Elaborating on how she worked with the constrained albeit blue chip sampling of contemporary production  in Viljoen’s collection, Siopis stated: “My point was to try draw out what I perceive to be the heart of Piet’s collection, which is really his interest in the human subject. My interest was not so much the obvious identity stuff but rather the kind of works that speak about the human subject through forms that manifestly require engagement from the viewer.”

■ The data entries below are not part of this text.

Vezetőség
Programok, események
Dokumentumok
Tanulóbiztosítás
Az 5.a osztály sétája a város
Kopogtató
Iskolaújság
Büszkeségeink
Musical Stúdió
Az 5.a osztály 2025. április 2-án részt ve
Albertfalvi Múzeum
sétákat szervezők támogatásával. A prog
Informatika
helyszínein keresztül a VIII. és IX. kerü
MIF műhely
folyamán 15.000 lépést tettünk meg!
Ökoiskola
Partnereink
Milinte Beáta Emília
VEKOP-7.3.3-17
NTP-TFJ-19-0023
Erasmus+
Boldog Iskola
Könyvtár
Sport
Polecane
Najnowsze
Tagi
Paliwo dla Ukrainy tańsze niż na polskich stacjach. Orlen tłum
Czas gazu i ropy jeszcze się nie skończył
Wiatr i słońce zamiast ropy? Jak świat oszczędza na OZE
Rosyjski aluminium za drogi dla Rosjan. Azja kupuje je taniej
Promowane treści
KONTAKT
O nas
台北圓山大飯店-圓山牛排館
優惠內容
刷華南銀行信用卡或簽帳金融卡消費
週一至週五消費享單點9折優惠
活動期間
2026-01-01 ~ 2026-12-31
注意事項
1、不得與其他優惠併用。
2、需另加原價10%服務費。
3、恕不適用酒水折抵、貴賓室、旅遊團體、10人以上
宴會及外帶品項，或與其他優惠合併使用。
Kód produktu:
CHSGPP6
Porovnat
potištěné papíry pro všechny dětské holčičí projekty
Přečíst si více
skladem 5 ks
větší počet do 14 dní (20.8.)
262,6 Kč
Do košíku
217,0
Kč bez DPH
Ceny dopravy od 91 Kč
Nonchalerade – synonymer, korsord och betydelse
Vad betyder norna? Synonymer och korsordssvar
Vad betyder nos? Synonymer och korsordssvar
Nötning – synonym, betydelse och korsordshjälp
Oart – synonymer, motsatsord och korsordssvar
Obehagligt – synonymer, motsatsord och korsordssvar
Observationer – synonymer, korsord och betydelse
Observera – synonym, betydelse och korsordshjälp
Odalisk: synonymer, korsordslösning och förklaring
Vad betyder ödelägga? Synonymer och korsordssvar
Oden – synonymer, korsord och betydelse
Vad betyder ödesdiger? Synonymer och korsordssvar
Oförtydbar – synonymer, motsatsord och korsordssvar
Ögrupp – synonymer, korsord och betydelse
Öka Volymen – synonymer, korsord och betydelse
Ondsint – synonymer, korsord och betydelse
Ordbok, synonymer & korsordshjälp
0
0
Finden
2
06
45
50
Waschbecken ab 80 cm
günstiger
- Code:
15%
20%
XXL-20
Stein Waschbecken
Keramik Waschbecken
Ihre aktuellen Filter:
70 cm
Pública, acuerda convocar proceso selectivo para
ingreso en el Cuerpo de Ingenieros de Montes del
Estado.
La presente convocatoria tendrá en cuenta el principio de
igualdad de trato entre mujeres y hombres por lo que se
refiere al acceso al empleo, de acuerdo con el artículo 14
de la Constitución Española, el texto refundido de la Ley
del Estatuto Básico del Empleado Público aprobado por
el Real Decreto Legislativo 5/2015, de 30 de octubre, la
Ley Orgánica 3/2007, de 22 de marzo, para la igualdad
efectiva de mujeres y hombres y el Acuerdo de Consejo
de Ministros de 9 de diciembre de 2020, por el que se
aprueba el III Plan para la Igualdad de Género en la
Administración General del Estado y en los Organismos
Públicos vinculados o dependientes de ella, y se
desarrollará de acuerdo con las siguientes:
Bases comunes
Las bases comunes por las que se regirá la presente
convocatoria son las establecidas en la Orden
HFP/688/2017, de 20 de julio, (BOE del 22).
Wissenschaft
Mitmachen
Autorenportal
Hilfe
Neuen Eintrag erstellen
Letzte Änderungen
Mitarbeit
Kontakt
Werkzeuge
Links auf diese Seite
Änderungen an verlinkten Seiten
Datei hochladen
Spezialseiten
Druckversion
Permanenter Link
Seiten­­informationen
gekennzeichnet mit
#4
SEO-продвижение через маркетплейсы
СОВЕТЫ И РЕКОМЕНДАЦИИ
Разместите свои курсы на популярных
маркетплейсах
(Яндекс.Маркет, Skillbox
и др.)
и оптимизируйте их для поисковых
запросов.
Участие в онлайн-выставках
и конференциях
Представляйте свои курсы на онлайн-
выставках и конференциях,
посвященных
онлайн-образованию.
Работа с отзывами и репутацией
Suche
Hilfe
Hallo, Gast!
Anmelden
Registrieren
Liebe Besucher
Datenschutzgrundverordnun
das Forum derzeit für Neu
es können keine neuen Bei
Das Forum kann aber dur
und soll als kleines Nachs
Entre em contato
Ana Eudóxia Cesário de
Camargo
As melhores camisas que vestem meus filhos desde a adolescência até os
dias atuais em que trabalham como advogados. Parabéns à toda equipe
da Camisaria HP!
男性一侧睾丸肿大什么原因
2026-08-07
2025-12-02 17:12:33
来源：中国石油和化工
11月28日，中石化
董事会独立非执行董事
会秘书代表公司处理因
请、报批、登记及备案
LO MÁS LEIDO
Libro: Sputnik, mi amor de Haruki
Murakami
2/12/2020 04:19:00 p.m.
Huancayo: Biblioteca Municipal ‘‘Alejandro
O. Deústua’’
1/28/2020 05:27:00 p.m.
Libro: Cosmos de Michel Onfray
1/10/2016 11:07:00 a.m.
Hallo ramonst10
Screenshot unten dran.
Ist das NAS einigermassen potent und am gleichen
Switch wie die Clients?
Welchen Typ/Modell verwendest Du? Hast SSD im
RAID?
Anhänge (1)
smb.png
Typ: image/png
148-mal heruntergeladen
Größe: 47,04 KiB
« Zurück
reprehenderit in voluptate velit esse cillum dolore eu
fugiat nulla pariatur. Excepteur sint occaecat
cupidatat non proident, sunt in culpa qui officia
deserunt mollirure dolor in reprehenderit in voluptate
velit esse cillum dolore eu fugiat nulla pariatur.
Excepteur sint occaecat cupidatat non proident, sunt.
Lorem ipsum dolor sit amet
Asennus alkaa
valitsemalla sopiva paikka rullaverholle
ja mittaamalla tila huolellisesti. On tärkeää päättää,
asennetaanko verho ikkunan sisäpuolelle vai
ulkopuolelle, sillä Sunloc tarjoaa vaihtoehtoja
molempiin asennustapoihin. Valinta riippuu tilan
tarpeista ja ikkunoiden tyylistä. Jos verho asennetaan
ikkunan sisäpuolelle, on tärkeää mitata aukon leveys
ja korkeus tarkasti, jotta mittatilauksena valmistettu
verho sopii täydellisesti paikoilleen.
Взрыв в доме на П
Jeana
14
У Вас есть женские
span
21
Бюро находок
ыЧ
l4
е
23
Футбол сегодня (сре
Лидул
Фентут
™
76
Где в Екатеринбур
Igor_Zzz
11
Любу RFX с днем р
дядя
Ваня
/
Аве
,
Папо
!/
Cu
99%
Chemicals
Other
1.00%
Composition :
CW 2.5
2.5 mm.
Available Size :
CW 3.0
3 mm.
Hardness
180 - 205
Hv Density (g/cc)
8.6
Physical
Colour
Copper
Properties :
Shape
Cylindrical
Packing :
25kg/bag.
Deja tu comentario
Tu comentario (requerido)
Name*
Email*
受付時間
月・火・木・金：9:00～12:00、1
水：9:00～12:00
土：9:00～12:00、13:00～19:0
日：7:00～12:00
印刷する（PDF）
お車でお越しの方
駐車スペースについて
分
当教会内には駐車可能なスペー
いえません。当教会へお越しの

The exhibition, which is titled Subject as Matter, includes a number of works by Walter Battiss. It is the only concession to a pre-1994 practice engaged with ideas of contemporaneity and selfhood. Wim Botha’s recently completed white neon and wood sculptural installation, Time Machine, is undoubtedly the show’s standout piece. A dynamic integration of competing black and white forms, the impossibly asymmetrical work is displayed in a retrofitted double-volume space at the rear of the museum space.

“After being a bit uncertain, I loved seeing that work when I went to the opening,” said Botha, whose work was recently included on The Rainbow Nation, an exhibition of three generations of sculpture from South Africa, at Museum Beelden aan Zee, The Hague. “Such an unlikely object.”

“The work reminds me of a challenging project I once set students where they had to draw a human being using only the lines that could be made with a ruler,” writes Sioipis in an accompanying catalogue.

The New Church, which will host Siopis’s exhibition for the duration of summer, is open to the public by appointment only.

 

Sean O’Toole is a writer and co-editor of CityScapes, a critical journal for urban enquiry. He lives in Cape Town, South Africa.